In a world where art often imitates real life, the 'Groundhog Day' effect is alive and well with farm and ranch families having a front row seat for the Obama Administration's repeated and expansive attempts to regulate farms and ranches.
The Administration's latest version of "Coming Soon" highlights EPA's proposed "Waters of the U.S. Rule"; a proposal to grant the agency unprecedented authority and control over farmland. That's right...a water rule giving the agency control over land use.
Like Murray's 'Groundhog Day' character, agriculture is becoming way too accustomed to a repeating cycle of less than farm-friendly proposals. The Administration's body of work includes some real rotten tomatoes. Few in farm country will forget their plans to prevent children from working on farms, or their initiative to require farmers to get a Commercial Driver's License (CDL) to drive tractors. Nebraskans have also been touched by their efforts to subject grain storage bins to OSHA standards, complying with overzealous fuel storage standards, and the now infamous airplane fly-overs of farms and ranches.
While there are some doozies in their list of credits, the latest is the most heinous. Under the proposal, any land where water flows, pools, collects, or stands during or after a rainfall event would be considered to be "Waters of the U.S." While that sounds harmless, there's a catch. Waters of the U.S. are subject to a multitude of federal Clean Water Act (CWA) regulations, including both EPA's pollutant discharge permit requirements and the U.S. Army Corps of Engineer's dredge and fill permits.
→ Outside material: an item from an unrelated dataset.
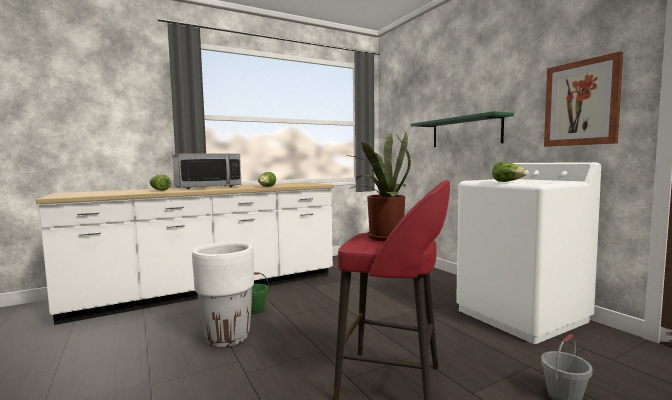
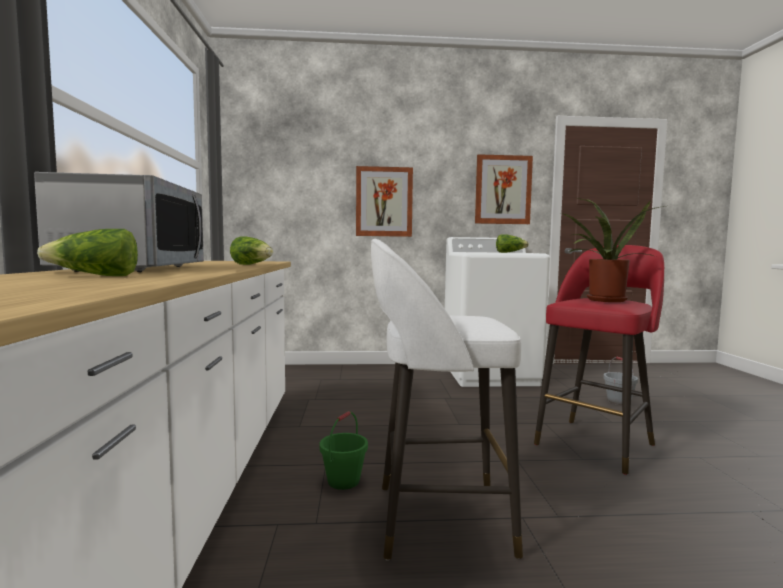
camera: 65 degrees left, 0 degrees up
(227, 338) = (438, 518): white planter -> white stool
(465, 132) = (384, 202): green shelf -> picture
Farmers and ranchers with land that contains any of these water features (and most will) will find out quickly that farming practices like applying fertilizer, cutting hay and even building fences would require CWA permits. The real kicker is that EPA has no legal obligation to issue permits to individuals. In simplest terms, EPA would have clear control of what happens on an individual's farm or ranch.
Agriculture needs to take notice. While 'Groundhog Day' was a comedy, the Administration's land grab is anything but. The agency is investing heavily in trying to create a positive buzz around their blockbuster, touting the rule as good for farmers and pointing to a series of USDA approved "agriculture exemptions" to the rule. The move has swooned environmental groups and fooled some in farm country. Those who've studied the proposal, however, understand farmers shouldn't need exemptions from normal farm practices that aren't subject to regulation in the first place, something EPA seems to ignore.
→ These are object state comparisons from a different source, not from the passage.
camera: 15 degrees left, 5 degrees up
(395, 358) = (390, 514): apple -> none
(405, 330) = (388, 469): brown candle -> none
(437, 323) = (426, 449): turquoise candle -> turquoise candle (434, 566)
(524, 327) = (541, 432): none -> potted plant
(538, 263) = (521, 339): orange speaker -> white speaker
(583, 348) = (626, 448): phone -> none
Slowing EPA's zest for greater land control won't be easy. At the conclusion of 'Groundhog Day' Murray's character successfully breaks the cycle of re-living the same day over and over by making personal improvements and becoming a better person. In this case, the U.S. Supreme Court has already turned EPA away twice before when questions were raised about how far the agency could reach in controlling land use in the name of protecting water quality. EPA's new straight-forward approach of attempting to regulate everything certainly leaves few hairs to split, but still heads in the wrong direction for agriculture and the environment.
While farmland is squarely in the cross-hairs, the reach of the proposal goes well-beyond agriculture boundaries. Anyone who puts a spade in the ground to turn the soil should take notice. This rule, like so many of its predecessors, needs turned back before the final credits roll.
-- Steve Nelson, Nebraska Farm Bureau president, farms with his son near Axtell, Nebraska.